* TASK *
Can you turn the lines of the records, from the line with "Brushed Nickel" up to and including the line with "Includes wall holders, glide", into a JSON list of strings with one string per line and blank lines omitted?

*** DATA LISTING ***

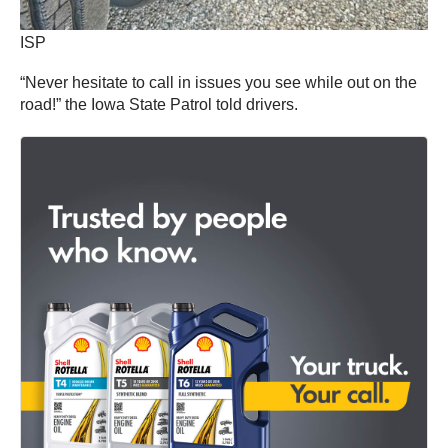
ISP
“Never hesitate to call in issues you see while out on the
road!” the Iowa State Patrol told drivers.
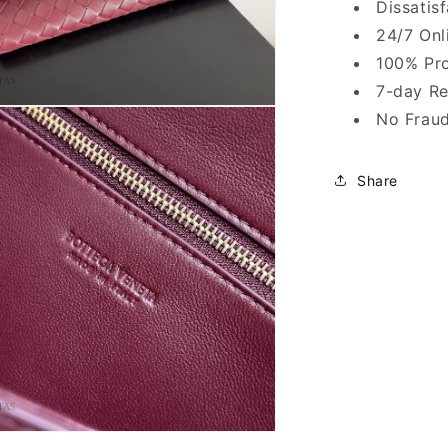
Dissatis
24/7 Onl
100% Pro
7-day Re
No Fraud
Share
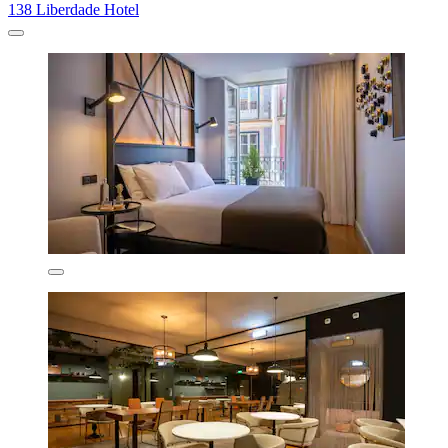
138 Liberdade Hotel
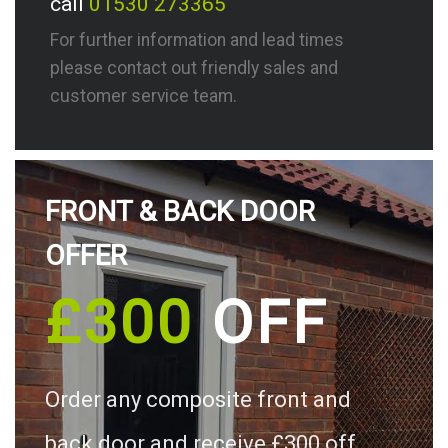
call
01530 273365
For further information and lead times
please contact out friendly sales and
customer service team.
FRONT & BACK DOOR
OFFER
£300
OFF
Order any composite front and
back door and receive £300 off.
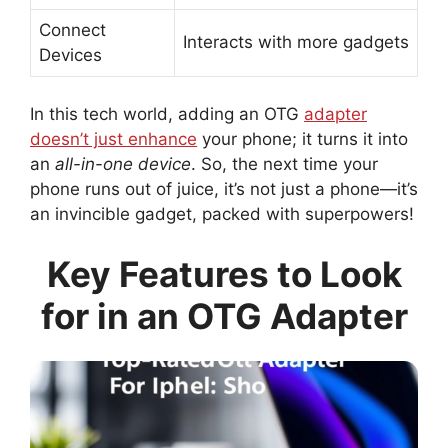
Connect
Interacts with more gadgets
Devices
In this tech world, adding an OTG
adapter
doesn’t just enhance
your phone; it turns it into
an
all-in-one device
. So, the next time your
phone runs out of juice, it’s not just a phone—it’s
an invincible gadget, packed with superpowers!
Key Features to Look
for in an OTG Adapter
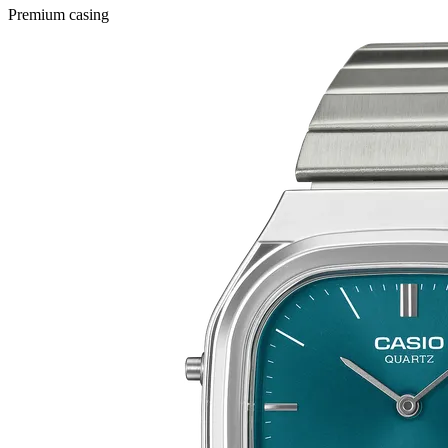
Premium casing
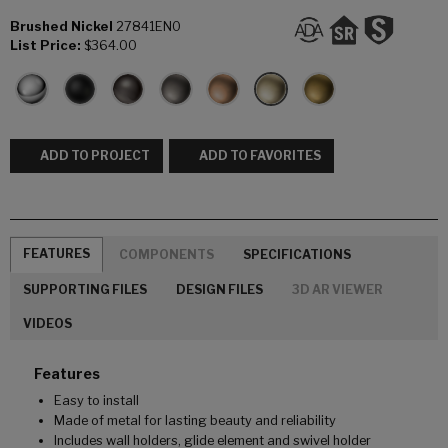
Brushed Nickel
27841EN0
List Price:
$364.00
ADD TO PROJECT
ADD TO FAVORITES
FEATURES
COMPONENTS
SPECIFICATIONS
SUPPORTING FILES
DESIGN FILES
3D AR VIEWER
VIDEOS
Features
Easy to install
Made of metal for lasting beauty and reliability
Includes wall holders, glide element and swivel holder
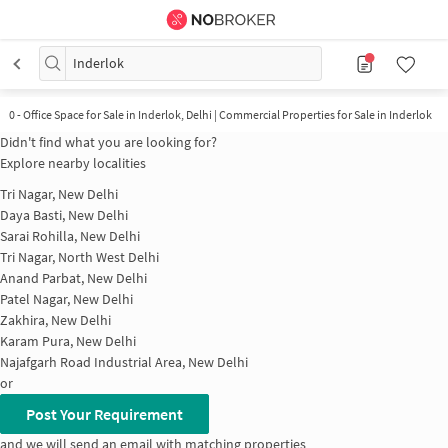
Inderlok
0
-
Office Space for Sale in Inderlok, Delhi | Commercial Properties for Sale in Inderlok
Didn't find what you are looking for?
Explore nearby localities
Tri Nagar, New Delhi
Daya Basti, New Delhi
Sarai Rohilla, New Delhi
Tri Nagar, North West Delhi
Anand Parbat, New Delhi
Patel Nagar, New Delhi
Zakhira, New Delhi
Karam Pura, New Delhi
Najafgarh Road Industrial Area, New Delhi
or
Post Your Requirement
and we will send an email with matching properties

***

* ANSWER TO THIS TASK *
[
  "Brushed Nickel",
  "27841EN0",
  "List Price:",
  "$364.00",
  "ADD TO PROJECT",
  "ADD TO FAVORITES",
  "FEATURES",
  "COMPONENTS",
  "SPECIFICATIONS",
  "SUPPORTING FILES",
  "DESIGN FILES",
  "3D AR VIEWER",
  "VIDEOS",
  "Features",
  "Easy to install",
  "Made of metal for lasting beauty and reliability",
  "Includes wall holders, glide element and swivel holder"
]